On February 14, 2021, Democratic State Senator John Blake announced he would be resigning as Senator of the 22nd senatorial district to take a position in the office of U.S. Representative Matt Cartwright. Flynn and Representative Kyle Mullins of the 112th district both sought the Democratic nomination in the special election to succeed Blake. On March 13, Democrats held a special convention where members of the local Democratic Party committees selected a nominee. Flynn won the party's nomination by a vote of 206 to 118. In the special election, held on May 18, Flynn received 51.2% of the vote, defeating Republican Chris Chermak, a county commissioner in Lackawanna County, who received 38.5%, while Marlene Sebastianelli of the Green Party received 9.2% of the vote and Nathan Covington of the Libertarian Party received 1.1%.

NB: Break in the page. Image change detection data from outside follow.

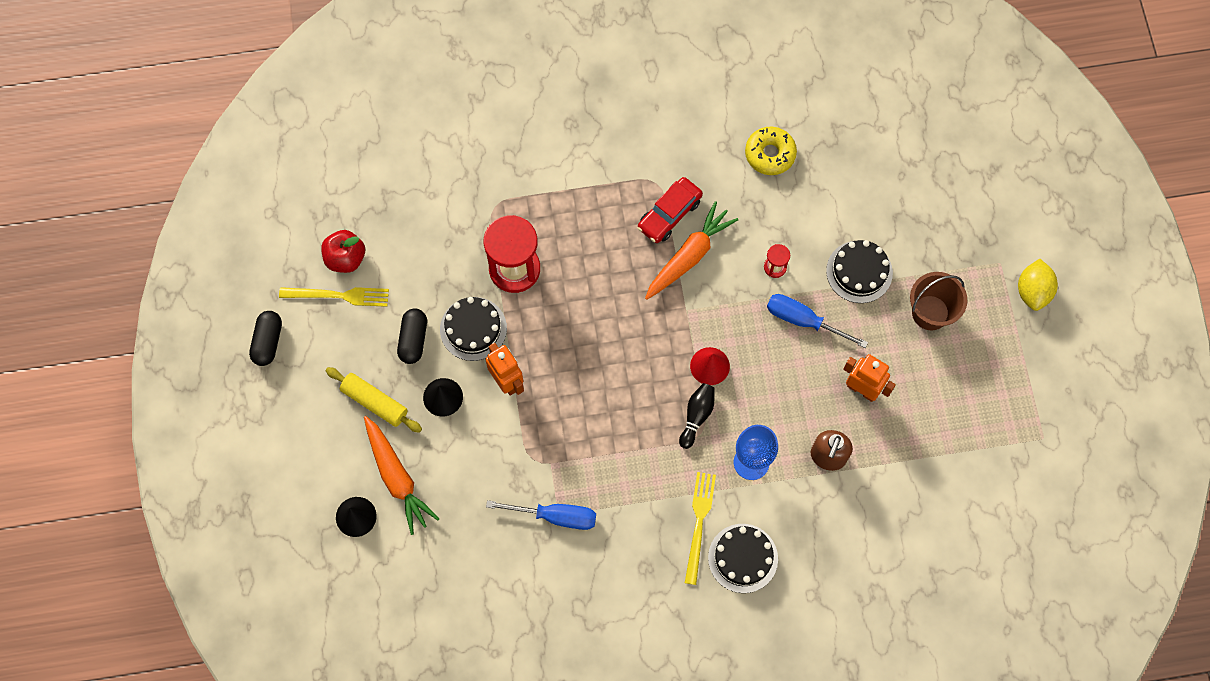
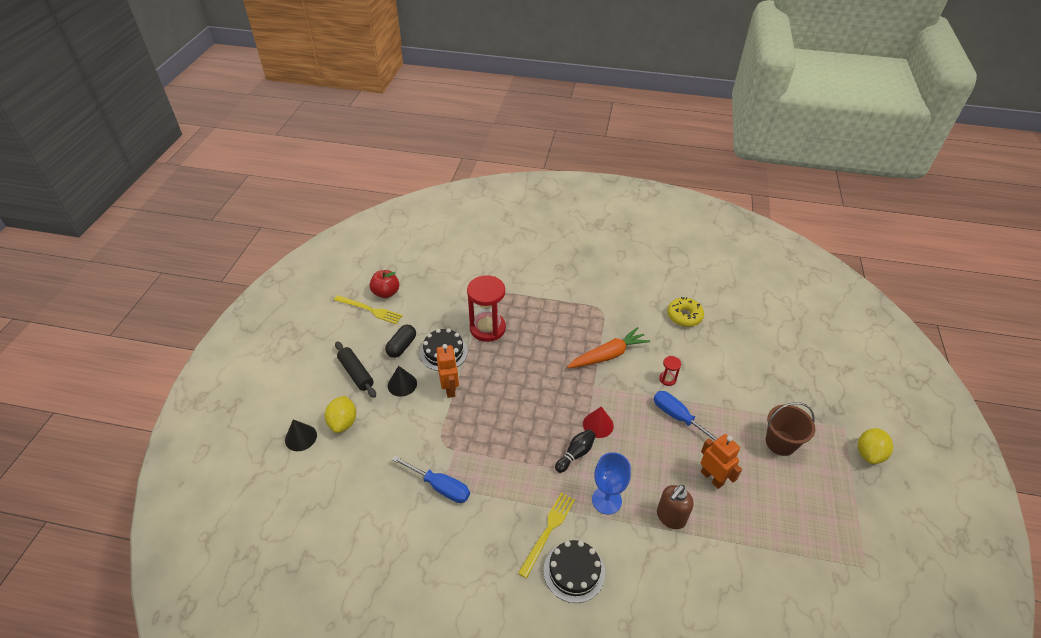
camera: 20 degrees right, 25 degrees down
black capsule [249,311,282,366] -> none
yellow rolling pin [325,367,422,433] -> black rolling pin [335,341,376,398]
orange carrot [364,416,439,535] -> yellow lemon [325,396,356,433]
red car [638,177,703,243] -> none
black cake [826,240,893,303] -> none

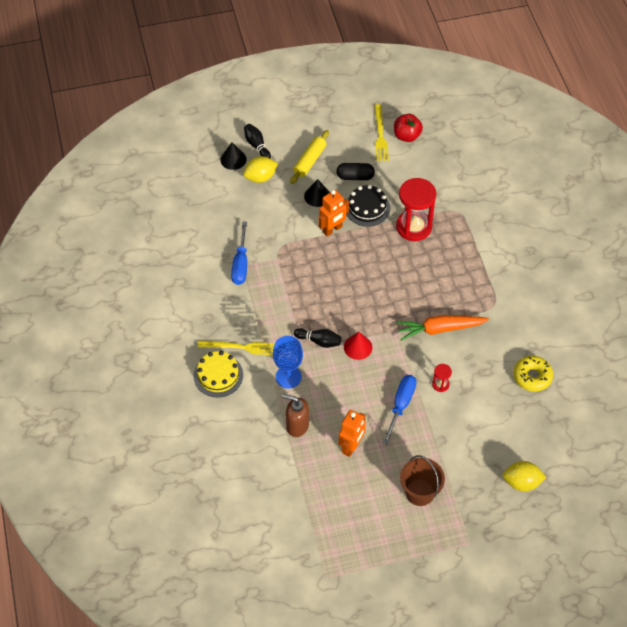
camera: 65 degrees right, 10 degrees up
black rolling pin [335,341,376,398] -> yellow rolling pin [290,130,329,184]
black cake [543,540,605,603] -> yellow cake [194,351,243,397]
orange carrot [567,327,650,368] -> orange carrot turned 135 degrees clockwise [396,315,489,341]
yellow lemon [858,428,893,464] -> yellow lemon moved to [503,461,547,491]
none -> black bowling pin [244,124,271,158]

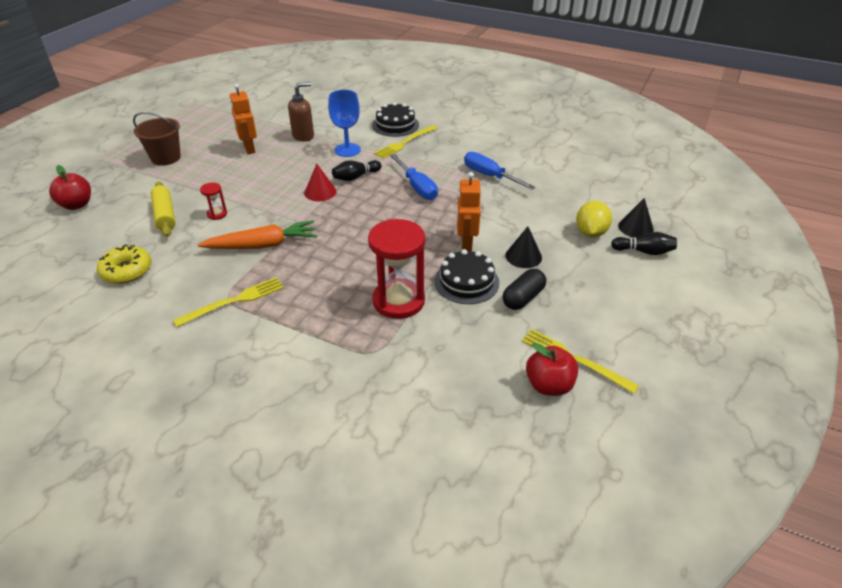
camera: 130 degrees right, 15 degrees down
yellow cake [194,351,243,397] -> black cake [372,102,419,137]
yellow rolling pin [290,130,329,184] -> yellow rolling pin moved to [151,181,175,237]
blue screwdriver [382,375,417,444] -> blue screwdriver moved to [390,154,438,200]
orange carrot [396,315,489,341] -> orange carrot turned 45 degrees clockwise [198,220,317,249]
yellow lemon [503,461,547,491] -> red apple [49,165,91,210]
none -> yellow fork [173,277,284,327]

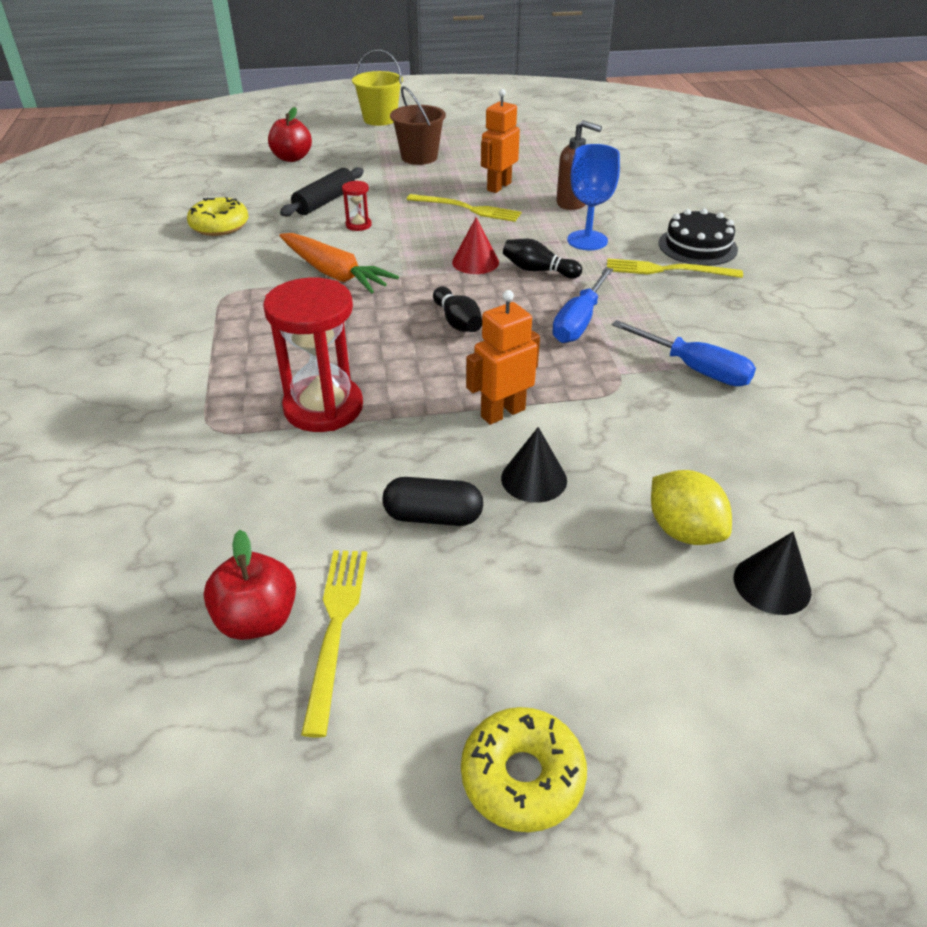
camera: 55 degrees right, 0 degrees up
yellow rolling pin [151,181,175,237] -> black rolling pin [280,167,364,216]
yellow fork [173,277,284,327] -> yellow fork moved to [406,194,522,222]
black cake [434,249,500,304] -> none
blue screwdriver [464,152,536,190] -> blue screwdriver turned 120 degrees clockwise [612,320,756,386]
yellow lemon [576,201,612,237] -> yellow lemon turned 75 degrees clockwise [651,470,732,545]
black bowling pin [611,232,677,255] -> black bowling pin moved to [433,287,482,332]
none -> yellow bucket [352,50,403,126]
none -> yellow donut [461,707,587,832]

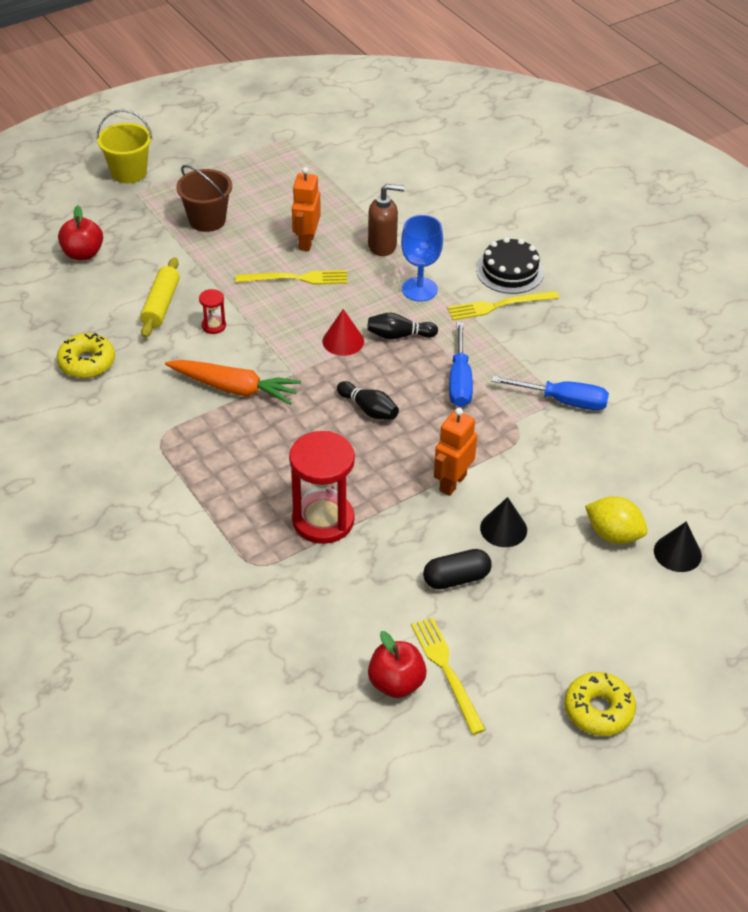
camera: 25 degrees left, 5 degrees up
black rolling pin [280,167,364,216] -> yellow rolling pin [140,257,180,338]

Flynn was sworn in to the Senate on June 9. He was succeeded in the state house by Thom Welby, his former chief of staff. In the state senate, Flynn is the minority chair of the finance committee, and serves on the appropriations, Community, Economic and Recreational Development, and Transportation committees. Following a report that the Pennsylvania Turnpike Commission failed to collect $104 million in unpaid tolls in 2020, Flynn, who serves as the ranking Democrat on the Senate Transportation Committee, filed legislation to reform their method of toll collection in January 2022. In February 2022, Flynn filed legislation that would allow judges to compel people convicted of driving under the influence of having to pay child support for a child if their parent was killed by the drunk driver. In 2025, he broke party lines to vote in favor of banning transgender girls from women's sports.

For the 2025-2026 Session Flynn serves on the following committees in the State Senate:

- Transportation (Minority Chair)
- Banking & Insurance
- Consumer Protection & Professional Licensure
- Labor & Industry
- Law & Justice

==Personal life==
Both Flynn's father and grandfather were boxers. In 2019, Flynn's partner, Kate Kochanski, gave birth to a daughter.

In August 2013, Flynn saw a man peeking in a window of a house in his neighborhood of West Scranton late at night. He approached the man, who ran. Flynn gave chase and caught him with the help of an off-duty police officer who Flynn alerted. The prowler was arrested.

On October 15, 2014, Flynn and Representative Ryan Bizzarro were near the Pennsylvania State Capitol after having a late dinner when an assailant approached and demanded their wallets at gunpoint. Flynn said that he froze, but Bizzarro fidgeted, leading the assailant to draw on Bizzarro. He reached for his concealed pistol, a Smith & Wesson Bodyguard 380, and a spotter warned the assailant, who Flynn said shot at Bizzarro. Flynn fired two shots at the assailant. Nobody was injured and police nearby arrested four teenagers. After investigating the shooting, the Harrisburg Police Department said that Flynn acted appropriately.

Flynn had a loaded handgun, a SIG Sauer P229, stolen from his car in July 2021. Several days later, the gun was used in a shooting.